- _Task A_:
From the dividend investing passage below, give again the part starting with "Selling a stock" and going on through "collecting the dividends.", switching "quarterly" to "monthly".

- _Given passage_:
I follow a high dividend / high risk investment strategy.* It gives me an average 8% dividend yield on my portfolio. One would think that should be enough. It must not be, though, because I actively work my portfolio to realize profits from stock sales.** The question is whether all the time and work that takes* is worth it -- or whether I would be better off letting the stocks just ride, collect my dividends and free up all that time. Here is how that shakes out.
Selling a stock can lose me its dividend. That happens because I sell the stock while the next quarterly dividend is still pending. In the worst cases, I sell a stock just days before that quarterly dividend would have been locked in. So, for all my extra work to make sense I need to end up better off selling the stocks than holding them and collecting the dividends.

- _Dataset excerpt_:
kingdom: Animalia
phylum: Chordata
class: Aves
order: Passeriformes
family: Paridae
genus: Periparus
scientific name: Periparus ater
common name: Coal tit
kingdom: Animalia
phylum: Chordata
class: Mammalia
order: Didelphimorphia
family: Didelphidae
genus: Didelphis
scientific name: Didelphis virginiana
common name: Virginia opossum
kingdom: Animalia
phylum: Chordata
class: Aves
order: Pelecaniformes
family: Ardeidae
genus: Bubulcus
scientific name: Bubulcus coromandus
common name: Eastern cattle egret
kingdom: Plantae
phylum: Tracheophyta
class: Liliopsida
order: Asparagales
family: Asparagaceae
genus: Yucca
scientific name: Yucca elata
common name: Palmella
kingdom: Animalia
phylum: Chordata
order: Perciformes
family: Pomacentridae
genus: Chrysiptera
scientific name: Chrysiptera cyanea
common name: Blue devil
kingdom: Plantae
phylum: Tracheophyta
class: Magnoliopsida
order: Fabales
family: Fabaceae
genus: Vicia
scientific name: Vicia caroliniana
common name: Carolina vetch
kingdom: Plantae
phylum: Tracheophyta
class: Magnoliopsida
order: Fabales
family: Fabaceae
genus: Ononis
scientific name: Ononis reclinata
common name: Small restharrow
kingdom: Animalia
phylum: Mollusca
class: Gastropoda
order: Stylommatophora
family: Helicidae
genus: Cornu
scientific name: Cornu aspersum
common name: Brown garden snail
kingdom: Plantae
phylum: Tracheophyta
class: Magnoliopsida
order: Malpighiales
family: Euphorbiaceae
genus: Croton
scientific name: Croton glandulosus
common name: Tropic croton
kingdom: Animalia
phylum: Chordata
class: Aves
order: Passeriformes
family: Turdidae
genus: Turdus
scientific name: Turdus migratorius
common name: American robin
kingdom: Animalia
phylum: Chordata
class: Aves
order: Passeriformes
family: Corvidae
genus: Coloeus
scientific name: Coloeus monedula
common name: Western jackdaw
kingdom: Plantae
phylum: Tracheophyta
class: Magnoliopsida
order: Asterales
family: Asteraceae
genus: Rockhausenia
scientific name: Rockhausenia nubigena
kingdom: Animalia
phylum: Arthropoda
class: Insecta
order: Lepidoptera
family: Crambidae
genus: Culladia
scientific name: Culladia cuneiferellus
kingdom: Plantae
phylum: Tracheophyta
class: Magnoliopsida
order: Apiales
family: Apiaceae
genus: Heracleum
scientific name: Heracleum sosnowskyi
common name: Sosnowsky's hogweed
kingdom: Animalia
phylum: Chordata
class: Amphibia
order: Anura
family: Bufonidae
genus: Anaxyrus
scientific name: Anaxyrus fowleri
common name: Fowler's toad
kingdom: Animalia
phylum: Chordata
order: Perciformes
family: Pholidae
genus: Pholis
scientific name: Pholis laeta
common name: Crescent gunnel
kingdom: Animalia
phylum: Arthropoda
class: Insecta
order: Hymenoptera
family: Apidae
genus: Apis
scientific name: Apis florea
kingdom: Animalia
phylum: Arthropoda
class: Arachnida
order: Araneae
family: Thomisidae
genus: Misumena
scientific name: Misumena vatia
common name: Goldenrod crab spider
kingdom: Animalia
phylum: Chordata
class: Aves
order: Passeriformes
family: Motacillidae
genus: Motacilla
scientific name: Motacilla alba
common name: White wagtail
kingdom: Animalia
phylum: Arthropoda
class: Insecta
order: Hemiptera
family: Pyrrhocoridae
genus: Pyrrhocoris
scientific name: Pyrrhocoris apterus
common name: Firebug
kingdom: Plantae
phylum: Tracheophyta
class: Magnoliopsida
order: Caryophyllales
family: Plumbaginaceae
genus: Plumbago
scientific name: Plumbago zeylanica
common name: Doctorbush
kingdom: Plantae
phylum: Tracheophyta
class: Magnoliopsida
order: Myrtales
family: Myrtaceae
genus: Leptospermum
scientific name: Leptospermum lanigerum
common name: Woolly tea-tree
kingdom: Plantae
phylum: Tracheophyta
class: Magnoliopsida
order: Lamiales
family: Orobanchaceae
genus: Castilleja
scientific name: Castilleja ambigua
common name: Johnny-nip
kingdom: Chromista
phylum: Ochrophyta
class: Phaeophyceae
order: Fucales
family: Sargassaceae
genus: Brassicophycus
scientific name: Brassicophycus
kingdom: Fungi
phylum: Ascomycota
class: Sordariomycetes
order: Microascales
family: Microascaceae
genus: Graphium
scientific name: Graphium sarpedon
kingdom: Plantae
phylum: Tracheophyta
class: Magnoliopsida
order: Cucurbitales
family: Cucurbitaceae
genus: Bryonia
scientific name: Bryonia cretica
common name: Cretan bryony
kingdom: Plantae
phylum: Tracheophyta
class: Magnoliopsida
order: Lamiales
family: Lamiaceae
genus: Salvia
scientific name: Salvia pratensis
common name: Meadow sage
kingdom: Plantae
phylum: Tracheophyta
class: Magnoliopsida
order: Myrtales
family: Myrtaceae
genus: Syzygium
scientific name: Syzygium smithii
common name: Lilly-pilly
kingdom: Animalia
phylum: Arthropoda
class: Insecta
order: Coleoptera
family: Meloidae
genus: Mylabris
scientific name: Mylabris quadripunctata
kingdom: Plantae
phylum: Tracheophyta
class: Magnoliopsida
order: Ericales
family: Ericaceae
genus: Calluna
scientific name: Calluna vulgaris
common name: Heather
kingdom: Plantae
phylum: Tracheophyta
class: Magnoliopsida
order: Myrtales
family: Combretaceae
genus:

- _Task B_:
Duplicate the records above word for word, starting with the line with "class: Liliopsida" and going on through the line with "common name: Carolina vetch".

- _Finished answer A_:
Selling a stock can lose me its dividend. That happens because I sell the stock while the next monthly dividend is still pending. In the worst cases, I sell a stock just days before that monthly dividend would have been locked in. So, for all my extra work to make sense I need to end up better off selling the stocks than holding them and collecting the dividends.

- _Finished answer B_:
class: Liliopsida
order: Asparagales
family: Asparagaceae
genus: Yucca
scientific name: Yucca elata
common name: Palmella
kingdom: Animalia
phylum: Chordata
order: Perciformes
family: Pomacentridae
genus: Chrysiptera
scientific name: Chrysiptera cyanea
common name: Blue devil
kingdom: Plantae
phylum: Tracheophyta
class: Magnoliopsida
order: Fabales
family: Fabaceae
genus: Vicia
scientific name: Vicia caroliniana
common name: Carolina vetch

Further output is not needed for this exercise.